| Outcome | Probability | Yes Bid | Yes Ask | 24h Change | Volume | |
|---|---|---|---|---|---|---|
| Target Price: $71,697.24 | 0% | 0¢ | 0¢ | — | $0 | Trade → |
This market asks whether Bitcoin will reach the specified price level of $71,697.24 within a defined 15-minute measurement period. Short-interval targets matter because they capture rapid intraday moves and are useful for traders hedging or speculating on sudden volatility.
Bitcoin is a highly liquid but volatile asset whose price can move sharply in minutes in response to order flow, news, or concentrated trades. Markets that measure price performance over short windows (like 15 minutes) reflect intraday liquidity, exchange microstructure, and the timing of market-moving information rather than longer-term fundamentals.
Prediction market prices reflect the market’s consensus about the likelihood that the event’s resolution condition will be met during the specified 15-minute window; those prices update as on-chain data, exchange prices, and news flow change.
The event resolves based on whether the reference price specified for this market attains the stated level during the designated 15-minute measurement period; the precise mechanics (e.g., whether a single tick, an average, or a high within the window counts) follow the resolution rules listed on the event page.

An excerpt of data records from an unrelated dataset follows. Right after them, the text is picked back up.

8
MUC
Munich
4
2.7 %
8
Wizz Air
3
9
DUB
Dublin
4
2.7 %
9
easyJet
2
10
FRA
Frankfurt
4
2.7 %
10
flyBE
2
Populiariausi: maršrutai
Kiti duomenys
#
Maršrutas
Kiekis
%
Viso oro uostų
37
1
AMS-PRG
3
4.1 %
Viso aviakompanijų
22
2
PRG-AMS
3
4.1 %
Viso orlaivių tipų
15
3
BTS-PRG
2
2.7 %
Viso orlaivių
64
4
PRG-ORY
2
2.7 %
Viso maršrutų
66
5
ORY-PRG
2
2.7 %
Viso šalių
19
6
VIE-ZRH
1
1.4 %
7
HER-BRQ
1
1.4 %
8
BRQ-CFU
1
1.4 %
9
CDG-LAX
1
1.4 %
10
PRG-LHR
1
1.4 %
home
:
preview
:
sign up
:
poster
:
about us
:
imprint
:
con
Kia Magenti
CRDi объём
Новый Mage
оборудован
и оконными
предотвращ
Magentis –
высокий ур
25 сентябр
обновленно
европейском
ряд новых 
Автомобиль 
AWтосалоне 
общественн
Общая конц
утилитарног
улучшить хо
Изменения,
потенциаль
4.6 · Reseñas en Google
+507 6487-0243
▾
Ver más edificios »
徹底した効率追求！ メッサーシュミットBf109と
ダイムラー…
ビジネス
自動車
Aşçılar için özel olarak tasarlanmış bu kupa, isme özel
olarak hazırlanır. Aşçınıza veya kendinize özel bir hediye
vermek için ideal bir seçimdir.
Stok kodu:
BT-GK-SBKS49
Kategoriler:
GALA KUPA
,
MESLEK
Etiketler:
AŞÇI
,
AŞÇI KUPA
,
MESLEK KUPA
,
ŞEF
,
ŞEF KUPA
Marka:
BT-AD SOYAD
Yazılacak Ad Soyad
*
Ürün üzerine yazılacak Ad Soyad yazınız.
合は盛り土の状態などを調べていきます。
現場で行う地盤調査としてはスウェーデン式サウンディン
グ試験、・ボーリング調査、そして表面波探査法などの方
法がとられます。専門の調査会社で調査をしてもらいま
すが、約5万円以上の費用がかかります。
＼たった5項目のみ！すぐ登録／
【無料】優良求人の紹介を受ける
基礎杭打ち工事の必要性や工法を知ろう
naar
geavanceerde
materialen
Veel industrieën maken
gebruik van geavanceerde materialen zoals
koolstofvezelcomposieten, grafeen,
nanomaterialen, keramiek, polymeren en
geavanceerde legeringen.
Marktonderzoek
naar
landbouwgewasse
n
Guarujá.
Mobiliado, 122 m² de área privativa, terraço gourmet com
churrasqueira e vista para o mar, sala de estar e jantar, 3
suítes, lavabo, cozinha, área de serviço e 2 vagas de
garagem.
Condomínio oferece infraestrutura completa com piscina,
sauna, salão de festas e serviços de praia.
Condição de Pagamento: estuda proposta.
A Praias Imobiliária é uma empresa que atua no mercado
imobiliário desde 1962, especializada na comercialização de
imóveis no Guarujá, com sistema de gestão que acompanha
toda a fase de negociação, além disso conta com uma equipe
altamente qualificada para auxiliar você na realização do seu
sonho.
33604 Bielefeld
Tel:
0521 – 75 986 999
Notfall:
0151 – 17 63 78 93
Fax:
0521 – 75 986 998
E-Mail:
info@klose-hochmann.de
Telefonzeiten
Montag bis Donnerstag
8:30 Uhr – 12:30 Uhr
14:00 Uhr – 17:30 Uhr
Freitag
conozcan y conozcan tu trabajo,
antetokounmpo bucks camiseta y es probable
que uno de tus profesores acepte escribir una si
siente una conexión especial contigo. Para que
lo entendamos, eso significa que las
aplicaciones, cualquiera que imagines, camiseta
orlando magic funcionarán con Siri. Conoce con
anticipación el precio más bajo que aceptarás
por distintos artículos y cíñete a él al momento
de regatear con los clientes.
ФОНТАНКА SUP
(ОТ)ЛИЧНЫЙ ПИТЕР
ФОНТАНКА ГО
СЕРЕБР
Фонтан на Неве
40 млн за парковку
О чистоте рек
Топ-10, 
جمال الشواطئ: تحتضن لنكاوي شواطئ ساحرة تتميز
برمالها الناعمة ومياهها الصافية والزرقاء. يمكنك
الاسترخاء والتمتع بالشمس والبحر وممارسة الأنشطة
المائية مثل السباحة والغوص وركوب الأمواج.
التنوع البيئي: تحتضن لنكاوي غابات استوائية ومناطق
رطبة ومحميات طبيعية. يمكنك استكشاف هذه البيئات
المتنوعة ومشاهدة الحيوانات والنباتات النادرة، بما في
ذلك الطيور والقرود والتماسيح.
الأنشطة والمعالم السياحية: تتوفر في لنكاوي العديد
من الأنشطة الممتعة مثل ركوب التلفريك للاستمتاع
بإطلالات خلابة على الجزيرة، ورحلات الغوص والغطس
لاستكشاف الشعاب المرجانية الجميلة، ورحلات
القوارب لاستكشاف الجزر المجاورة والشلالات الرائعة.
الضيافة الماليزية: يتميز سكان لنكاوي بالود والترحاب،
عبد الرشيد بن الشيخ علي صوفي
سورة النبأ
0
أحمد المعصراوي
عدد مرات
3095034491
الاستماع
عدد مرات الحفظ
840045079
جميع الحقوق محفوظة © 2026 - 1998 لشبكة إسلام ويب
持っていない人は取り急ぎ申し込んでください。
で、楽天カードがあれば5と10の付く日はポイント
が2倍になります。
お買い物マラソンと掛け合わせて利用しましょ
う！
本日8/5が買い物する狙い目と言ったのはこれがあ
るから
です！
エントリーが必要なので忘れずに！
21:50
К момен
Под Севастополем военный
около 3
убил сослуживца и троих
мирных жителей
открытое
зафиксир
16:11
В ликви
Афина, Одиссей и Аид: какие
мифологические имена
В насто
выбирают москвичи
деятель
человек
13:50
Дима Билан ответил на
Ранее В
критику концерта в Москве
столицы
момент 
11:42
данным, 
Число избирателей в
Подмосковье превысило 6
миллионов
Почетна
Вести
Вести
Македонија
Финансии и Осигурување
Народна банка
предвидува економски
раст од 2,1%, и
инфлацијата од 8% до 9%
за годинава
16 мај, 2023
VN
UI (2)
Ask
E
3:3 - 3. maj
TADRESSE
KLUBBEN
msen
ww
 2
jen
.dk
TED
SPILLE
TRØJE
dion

The platform defines the 15-minute window according to the event’s resolution rules, which may specify a predetermined start time or a rolling/any-15-minute interval; check the event metadata or resolution policy for whether the window is fixed or can begin at any minute.
Resolution uses the reference price feed named in this event’s metadata on KALSHI; if multiple sources are listed, the event page and KALSHI’s resolution procedures explain how those sources are combined or prioritized.
This market’s close time is listed as TBD; the platform will publish a firm closing and resolution schedule on the event page and in platform notices—monitor the event page or account notifications for updates.
Rapid price moves that meet short-interval targets typically come from sudden macro or geopolitical news, surprising economic data, large concentrated buy/sell orders or block trades, cascade liquidations in derivatives markets, and exchange-specific incidents such as outages or security events.